At the end of the day it's always down to personal choice of course, but Another Green World isn't actually Eno's best solo album though that's not to deny its classic status. The collaboration between the different musicians on the album such as Robert Fripp, John Cale and even a young Phil Collins make it an interesting proposition from the start though it's the inclusion of the track I'll Come Running that tips the whole thing into the realm of beauty.
I'll Come Running first appeared the year previously in 1974 on a John Peel session during the time when Eno after having left Roxy Music was playing with a band called The Winkies. The Peel session version had been called Totalled and was an upbeat, almost proto pop punk song. The version on Another Green World, however, is a lament. A contemplative daydream juxtaposing both resignation and enthusiasm. A perfect balance, a perfect moment, capturing the first tiny speck of light from the sun rising alongside the final, fading last glow from the sun setting. As a pure, fully-realised song it stands proudly, bursting with life yet possessed with sadness. A genuine work of beauty.
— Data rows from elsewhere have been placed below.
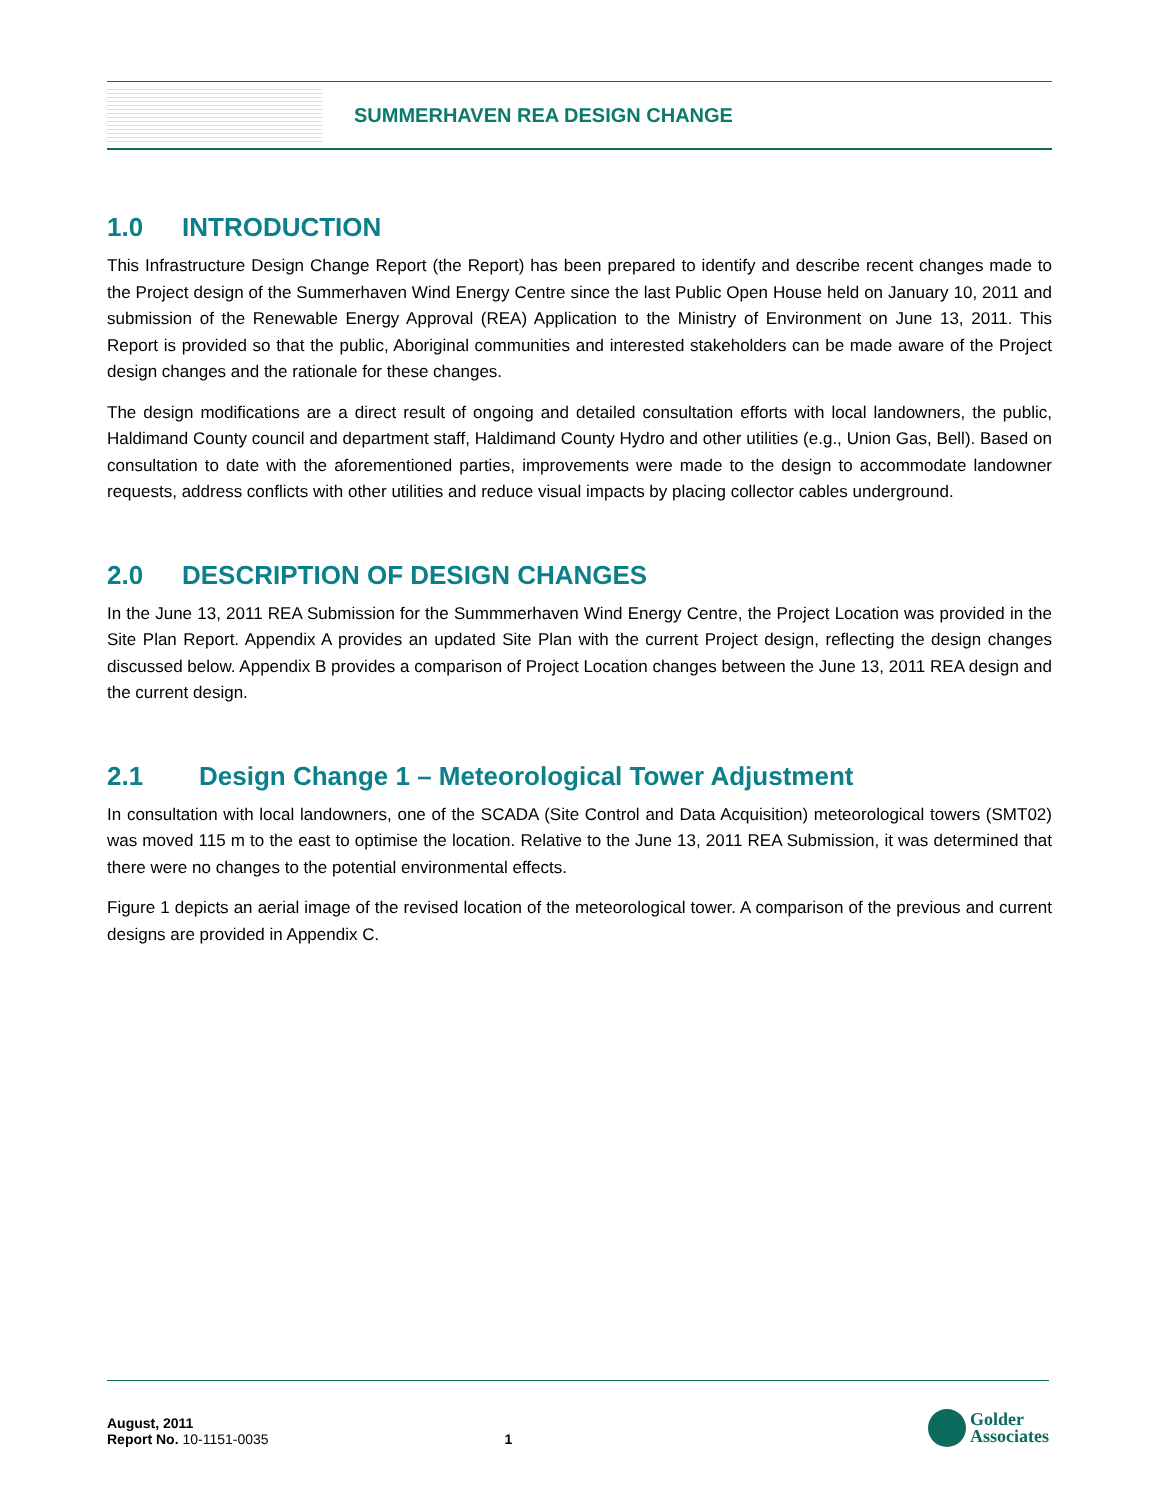SUMMERHAVEN REA DESIGN CHANGE
1.0 INTRODUCTION
This Infrastructure Design Change Report (the Report) has been prepared to identify and describe recent changes made to the Project design of the Summerhaven Wind Energy Centre since the last Public Open House held on January 10, 2011 and submission of the Renewable Energy Approval (REA) Application to the Ministry of Environment on June 13, 2011. This Report is provided so that the public, Aboriginal communities and interested stakeholders can be made aware of the Project design changes and the rationale for these changes.
The design modifications are a direct result of ongoing and detailed consultation efforts with local landowners, the public, Haldimand County council and department staff, Haldimand County Hydro and other utilities (e.g., Union Gas, Bell). Based on consultation to date with the aforementioned parties, improvements were made to the design to accommodate landowner requests, address conflicts with other utilities and reduce visual impacts by placing collector cables underground.
2.0 DESCRIPTION OF DESIGN CHANGES
In the June 13, 2011 REA Submission for the Summmerhaven Wind Energy Centre, the Project Location was provided in the Site Plan Report. Appendix A provides an updated Site Plan with the current Project design, reflecting the design changes discussed below. Appendix B provides a comparison of Project Location changes between the June 13, 2011 REA design and the current design.
2.1 Design Change 1 – Meteorological Tower Adjustment
In consultation with local landowners, one of the SCADA (Site Control and Data Acquisition) meteorological towers (SMT02) was moved 115 m to the east to optimise the location. Relative to the June 13, 2011 REA Submission, it was determined that there were no changes to the potential environmental effects.
Figure 1 depicts an aerial image of the revised location of the meteorological tower. A comparison of the previous and current designs are provided in Appendix C.
August, 2011
Report No. 10-1151-0035
1
Golder
Associates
Of the fourteen tracks on the album only five of them actually have lyrics, the rest of them being instrumentals. As Geeta Dayat correctly points out, the album is the link to Eno's future. It's the bridge between Eno of old and new Eno, between rock'n'roll and Ambient, between the guitar and the synthesizer. It's near-equivalent is David Bowie's Low album, though where on Low one side of the album is composed of songs with lyrics and the other side is sprawling ambient pieces, the tracks on Another Green World are more evenly distributed, the ones with lyrics acting almost as segues.

Because of this 'crossover' status, Dayal is able to explore some of Eno's influences which led to the creation of Another Green World and it's here that the book proves to be most interesting. Steve Reich, Gavin Bryars, Harold Budd, Lou Reed's Metal Machine Music album are all given mention, acting as a sort of road map to a musical education that if paid proper attention to is actually life-enhancing.

Nowadays when you think of Eno, you associate him with being a superb record producer and the perpetrator of, if not the well from which Ambient music sprang. You visualise him as either the alien person in feathers and leopard-print, twiddling away on an analog synth in Roxy Music times, or as the balding University lecturer polymath applying an intelligence to music and the arts whenever he pops up on YouTube. In Roxy Music days, however, Eno was apparently a veritable shag monster, cutting a picaresque swathe through the heartland of student virginity whenever out on tour. It's a sobering thought, betraying his past-life 'alien' persona and his subsequent studied yet relaxed seriousness, and revealing him to be as human as the rest of us. Though with added genius.